* _Prompt_:
Select each line of the data containing the word "while" and copy those lines out in full.
□ □ □
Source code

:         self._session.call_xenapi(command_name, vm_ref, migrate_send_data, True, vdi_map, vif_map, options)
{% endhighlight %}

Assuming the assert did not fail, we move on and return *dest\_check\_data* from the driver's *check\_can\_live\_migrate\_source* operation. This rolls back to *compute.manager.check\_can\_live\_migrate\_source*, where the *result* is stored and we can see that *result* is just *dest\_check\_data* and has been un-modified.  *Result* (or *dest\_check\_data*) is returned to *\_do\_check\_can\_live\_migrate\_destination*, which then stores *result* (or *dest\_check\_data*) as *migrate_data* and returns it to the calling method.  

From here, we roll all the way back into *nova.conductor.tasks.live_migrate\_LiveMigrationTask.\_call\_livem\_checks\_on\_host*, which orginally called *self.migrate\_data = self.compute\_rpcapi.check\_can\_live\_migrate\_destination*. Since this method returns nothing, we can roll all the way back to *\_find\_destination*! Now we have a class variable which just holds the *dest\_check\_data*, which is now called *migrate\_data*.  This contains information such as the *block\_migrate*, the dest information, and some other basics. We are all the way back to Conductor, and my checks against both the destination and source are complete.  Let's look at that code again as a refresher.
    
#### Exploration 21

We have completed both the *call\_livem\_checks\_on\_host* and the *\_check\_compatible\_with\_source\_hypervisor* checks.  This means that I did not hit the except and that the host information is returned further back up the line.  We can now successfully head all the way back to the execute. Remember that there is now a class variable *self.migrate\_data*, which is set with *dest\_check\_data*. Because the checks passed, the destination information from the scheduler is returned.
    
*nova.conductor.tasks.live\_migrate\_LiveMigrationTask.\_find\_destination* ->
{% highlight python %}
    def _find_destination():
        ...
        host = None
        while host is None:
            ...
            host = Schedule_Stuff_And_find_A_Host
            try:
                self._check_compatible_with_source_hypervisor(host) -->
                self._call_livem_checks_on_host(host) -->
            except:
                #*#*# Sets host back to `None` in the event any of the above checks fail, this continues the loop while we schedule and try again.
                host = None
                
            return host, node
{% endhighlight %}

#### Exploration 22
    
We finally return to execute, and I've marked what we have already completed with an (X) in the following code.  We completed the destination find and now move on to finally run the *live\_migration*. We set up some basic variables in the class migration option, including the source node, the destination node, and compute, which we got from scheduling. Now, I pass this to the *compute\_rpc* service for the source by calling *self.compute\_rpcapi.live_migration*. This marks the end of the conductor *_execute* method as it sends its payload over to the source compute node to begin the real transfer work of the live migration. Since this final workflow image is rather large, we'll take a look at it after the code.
□ □ □
* _Reply to the task_:
        while host is None:
                #*#*# Sets host back to `None` in the event any of the above checks fail, this continues the loop while we schedule and try again.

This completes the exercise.